Return each line of the records below that contains the string "with".

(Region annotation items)
################

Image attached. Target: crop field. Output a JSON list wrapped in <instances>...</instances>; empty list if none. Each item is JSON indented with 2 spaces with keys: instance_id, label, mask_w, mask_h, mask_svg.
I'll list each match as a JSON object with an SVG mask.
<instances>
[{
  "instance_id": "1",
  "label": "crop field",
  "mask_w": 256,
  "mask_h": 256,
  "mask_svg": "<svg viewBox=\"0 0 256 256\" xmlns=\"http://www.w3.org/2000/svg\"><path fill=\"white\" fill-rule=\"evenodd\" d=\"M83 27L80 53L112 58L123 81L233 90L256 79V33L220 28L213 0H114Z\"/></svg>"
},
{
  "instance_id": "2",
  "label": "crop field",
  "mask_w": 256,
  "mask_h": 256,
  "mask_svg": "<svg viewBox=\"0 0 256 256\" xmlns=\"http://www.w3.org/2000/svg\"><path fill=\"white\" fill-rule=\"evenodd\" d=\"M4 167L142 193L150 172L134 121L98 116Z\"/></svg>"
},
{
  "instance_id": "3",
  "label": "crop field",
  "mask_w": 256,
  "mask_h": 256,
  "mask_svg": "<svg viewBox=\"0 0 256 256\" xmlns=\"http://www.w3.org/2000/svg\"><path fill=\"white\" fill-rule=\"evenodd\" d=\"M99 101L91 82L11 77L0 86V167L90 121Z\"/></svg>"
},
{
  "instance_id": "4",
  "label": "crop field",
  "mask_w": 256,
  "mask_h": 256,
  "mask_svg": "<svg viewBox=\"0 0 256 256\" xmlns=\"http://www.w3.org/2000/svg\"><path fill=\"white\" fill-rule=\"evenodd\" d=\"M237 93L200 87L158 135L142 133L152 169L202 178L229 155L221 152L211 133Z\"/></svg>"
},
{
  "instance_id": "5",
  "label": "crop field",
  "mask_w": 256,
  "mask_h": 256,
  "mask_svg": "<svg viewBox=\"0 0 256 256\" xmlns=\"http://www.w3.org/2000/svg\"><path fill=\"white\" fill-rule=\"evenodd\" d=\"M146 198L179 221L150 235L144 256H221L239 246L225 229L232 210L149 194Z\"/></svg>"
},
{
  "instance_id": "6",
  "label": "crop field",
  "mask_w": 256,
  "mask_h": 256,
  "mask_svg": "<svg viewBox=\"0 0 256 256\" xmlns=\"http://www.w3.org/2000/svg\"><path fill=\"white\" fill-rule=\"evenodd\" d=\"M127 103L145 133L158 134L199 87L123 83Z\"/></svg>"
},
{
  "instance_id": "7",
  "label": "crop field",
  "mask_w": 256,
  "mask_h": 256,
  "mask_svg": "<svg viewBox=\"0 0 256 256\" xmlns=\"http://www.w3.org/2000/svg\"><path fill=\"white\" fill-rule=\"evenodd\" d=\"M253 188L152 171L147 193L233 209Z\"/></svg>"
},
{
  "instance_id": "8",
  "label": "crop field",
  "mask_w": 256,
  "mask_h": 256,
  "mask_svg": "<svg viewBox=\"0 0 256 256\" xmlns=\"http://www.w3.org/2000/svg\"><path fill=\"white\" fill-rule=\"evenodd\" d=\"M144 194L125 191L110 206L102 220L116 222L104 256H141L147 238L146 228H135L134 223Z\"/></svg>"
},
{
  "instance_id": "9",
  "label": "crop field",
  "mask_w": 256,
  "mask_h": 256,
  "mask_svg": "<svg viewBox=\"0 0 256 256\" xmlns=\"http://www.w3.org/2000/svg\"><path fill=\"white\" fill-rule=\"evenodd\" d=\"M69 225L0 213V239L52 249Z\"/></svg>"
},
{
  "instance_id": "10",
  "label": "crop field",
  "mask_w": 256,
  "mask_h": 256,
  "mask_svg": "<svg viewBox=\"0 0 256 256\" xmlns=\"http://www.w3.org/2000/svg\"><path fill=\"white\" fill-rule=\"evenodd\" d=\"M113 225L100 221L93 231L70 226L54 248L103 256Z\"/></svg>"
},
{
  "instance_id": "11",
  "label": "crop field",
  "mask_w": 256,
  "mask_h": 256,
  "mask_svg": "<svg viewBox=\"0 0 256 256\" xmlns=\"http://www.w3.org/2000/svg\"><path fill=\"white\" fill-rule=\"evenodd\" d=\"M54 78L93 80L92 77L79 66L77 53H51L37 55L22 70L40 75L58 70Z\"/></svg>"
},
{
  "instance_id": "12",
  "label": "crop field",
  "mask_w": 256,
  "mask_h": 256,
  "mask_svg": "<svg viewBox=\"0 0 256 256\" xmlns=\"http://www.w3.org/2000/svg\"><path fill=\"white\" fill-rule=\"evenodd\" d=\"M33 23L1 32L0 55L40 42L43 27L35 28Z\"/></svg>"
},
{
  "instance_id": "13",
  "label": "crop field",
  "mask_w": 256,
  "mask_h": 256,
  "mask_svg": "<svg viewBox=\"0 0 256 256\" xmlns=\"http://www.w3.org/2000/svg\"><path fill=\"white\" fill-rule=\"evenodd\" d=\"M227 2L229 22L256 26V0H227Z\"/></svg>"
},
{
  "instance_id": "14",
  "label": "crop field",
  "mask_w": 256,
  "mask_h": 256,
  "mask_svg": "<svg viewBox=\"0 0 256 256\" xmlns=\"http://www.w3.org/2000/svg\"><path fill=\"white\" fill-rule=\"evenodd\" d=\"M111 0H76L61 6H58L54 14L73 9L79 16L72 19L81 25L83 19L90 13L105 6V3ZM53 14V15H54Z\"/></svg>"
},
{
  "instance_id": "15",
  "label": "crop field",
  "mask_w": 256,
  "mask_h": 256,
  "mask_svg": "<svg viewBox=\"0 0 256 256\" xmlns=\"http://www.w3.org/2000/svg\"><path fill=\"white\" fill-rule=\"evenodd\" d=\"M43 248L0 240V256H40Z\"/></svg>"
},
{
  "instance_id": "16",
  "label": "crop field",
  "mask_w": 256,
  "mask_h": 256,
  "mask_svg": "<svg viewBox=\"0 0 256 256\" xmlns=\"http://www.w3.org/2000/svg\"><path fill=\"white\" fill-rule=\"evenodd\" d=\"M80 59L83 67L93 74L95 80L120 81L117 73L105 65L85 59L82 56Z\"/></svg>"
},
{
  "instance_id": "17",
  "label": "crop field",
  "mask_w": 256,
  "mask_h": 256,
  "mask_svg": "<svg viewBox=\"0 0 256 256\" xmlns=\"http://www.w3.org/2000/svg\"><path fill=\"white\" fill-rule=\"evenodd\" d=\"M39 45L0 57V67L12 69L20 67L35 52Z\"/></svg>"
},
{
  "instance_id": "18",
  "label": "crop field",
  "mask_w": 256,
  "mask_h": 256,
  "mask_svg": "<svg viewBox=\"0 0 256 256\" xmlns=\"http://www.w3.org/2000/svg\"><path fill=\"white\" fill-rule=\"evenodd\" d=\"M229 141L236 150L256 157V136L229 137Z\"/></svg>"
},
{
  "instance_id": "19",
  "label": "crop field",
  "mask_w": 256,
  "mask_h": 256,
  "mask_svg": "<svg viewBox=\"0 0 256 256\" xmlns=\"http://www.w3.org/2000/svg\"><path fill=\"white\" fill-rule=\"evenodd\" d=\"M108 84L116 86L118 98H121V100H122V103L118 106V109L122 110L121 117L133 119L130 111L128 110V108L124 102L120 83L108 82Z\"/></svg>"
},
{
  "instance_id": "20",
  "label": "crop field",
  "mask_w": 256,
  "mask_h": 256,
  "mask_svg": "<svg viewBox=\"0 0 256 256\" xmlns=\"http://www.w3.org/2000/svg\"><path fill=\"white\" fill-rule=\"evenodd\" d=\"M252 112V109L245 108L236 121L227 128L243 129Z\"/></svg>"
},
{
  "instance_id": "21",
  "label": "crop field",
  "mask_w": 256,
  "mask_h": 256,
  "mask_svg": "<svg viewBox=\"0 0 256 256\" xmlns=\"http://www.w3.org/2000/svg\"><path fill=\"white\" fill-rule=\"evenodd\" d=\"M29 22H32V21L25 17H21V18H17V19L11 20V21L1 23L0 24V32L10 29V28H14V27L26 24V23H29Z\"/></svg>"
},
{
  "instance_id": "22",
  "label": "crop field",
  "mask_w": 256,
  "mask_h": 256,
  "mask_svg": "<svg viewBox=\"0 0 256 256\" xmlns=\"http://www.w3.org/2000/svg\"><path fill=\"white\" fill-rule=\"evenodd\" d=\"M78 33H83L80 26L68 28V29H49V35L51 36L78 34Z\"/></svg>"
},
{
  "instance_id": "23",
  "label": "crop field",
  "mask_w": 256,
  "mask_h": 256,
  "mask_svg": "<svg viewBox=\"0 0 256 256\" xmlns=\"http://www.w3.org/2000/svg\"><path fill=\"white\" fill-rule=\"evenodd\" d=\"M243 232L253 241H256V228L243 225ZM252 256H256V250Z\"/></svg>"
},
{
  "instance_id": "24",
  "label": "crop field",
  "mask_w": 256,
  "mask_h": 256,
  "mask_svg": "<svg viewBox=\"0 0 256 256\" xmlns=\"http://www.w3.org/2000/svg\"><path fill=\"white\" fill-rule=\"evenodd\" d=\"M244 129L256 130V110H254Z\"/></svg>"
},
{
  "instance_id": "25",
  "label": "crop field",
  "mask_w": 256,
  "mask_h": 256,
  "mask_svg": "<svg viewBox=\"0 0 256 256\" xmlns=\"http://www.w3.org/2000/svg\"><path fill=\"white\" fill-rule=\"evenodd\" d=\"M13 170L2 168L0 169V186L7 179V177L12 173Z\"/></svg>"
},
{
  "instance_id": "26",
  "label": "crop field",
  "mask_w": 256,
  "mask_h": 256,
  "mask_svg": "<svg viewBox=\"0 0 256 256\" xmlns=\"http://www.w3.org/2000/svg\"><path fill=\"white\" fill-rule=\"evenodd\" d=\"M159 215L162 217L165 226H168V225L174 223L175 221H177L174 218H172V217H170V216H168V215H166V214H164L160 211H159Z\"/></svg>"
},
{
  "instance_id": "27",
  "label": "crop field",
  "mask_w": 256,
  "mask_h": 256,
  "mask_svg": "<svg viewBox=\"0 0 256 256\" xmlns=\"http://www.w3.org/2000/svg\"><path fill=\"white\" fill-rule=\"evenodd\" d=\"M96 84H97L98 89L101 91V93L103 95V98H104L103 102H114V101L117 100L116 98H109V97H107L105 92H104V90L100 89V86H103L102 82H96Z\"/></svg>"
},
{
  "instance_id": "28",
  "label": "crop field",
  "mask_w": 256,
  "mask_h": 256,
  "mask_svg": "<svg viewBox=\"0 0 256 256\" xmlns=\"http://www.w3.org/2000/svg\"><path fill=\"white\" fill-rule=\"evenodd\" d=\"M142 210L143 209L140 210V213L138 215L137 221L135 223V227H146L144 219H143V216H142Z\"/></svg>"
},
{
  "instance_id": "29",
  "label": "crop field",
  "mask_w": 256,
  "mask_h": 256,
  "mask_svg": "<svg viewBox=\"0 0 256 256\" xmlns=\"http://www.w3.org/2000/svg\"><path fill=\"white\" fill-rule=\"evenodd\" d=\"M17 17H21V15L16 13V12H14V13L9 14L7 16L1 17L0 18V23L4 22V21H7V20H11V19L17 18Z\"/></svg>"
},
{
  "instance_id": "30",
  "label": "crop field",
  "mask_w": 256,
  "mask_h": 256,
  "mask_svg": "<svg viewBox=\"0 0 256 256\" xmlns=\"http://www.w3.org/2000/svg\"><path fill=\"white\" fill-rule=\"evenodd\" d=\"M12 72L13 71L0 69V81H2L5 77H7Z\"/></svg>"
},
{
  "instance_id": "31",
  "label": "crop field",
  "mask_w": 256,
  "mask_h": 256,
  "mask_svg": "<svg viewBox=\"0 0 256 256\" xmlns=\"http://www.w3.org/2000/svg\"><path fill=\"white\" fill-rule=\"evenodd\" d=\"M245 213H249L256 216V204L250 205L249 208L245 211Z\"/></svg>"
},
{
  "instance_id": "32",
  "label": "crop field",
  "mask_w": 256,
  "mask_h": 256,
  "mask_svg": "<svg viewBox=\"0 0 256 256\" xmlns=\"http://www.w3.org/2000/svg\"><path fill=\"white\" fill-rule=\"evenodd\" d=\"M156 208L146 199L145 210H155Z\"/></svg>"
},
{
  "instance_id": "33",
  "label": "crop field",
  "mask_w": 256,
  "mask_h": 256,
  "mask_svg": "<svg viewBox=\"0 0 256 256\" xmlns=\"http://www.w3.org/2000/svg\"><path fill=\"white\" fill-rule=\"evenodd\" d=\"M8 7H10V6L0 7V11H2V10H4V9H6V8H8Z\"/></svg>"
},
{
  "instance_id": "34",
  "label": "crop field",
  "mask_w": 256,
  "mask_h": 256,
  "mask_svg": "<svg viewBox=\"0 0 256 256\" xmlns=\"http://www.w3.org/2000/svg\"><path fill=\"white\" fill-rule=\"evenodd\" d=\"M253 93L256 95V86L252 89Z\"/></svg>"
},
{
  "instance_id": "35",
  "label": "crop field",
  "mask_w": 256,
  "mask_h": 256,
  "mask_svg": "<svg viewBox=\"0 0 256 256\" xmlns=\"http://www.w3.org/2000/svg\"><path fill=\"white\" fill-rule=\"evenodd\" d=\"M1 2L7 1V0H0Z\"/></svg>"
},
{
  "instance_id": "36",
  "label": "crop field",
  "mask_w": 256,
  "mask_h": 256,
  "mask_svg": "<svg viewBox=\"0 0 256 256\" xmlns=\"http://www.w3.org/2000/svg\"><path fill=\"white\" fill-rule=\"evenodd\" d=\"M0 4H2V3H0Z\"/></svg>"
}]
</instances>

################

▶ **REPLY**
Image attached. Target: crop field. Output a JSON list wrapped in <instances>...</instances>; empty list if none. Each item is JSON indented with 2 spaces with keys: instance_id, label, mask_w, mask_h, mask_svg.
I'll list each match as a JSON object with an SVG mask.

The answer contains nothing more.